Return exactly the span of lines in the following data that opens with the line containing "(425, 234) = (552, 310): teapot -> none" and closes with the line containing "(650, 324) = (857, 518): blue". Include nothing else.

Data for processing ::

======

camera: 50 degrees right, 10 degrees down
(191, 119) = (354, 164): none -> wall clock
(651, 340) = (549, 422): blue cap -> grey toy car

======

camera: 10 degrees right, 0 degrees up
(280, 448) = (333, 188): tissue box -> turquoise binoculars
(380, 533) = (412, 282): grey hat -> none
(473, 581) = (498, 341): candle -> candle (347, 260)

======

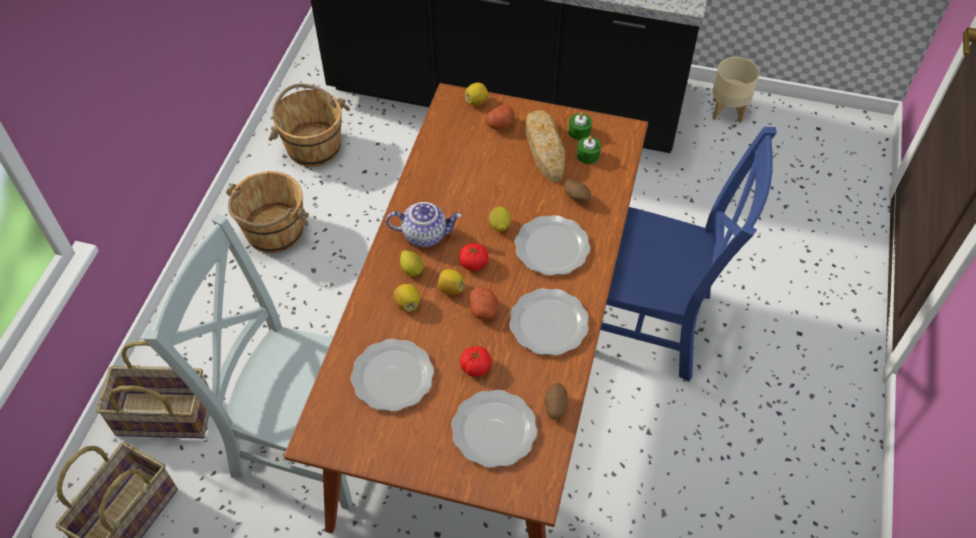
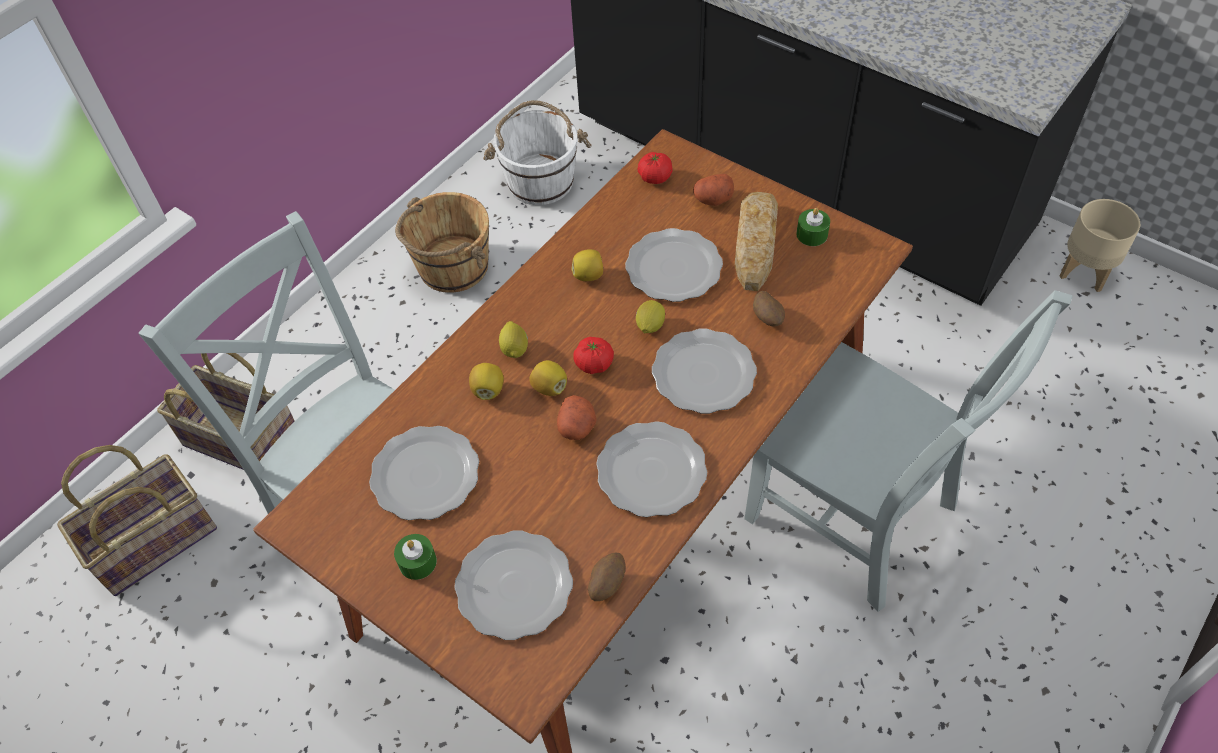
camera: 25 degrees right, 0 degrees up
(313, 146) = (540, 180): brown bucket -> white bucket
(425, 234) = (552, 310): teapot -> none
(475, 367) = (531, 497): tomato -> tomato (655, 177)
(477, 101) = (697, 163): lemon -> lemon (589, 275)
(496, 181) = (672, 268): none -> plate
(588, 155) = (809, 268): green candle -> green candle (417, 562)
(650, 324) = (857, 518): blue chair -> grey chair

======

Finished exercise ::
(425, 234) = (552, 310): teapot -> none
(475, 367) = (531, 497): tomato -> tomato (655, 177)
(477, 101) = (697, 163): lemon -> lemon (589, 275)
(496, 181) = (672, 268): none -> plate
(588, 155) = (809, 268): green candle -> green candle (417, 562)
(650, 324) = (857, 518): blue chair -> grey chair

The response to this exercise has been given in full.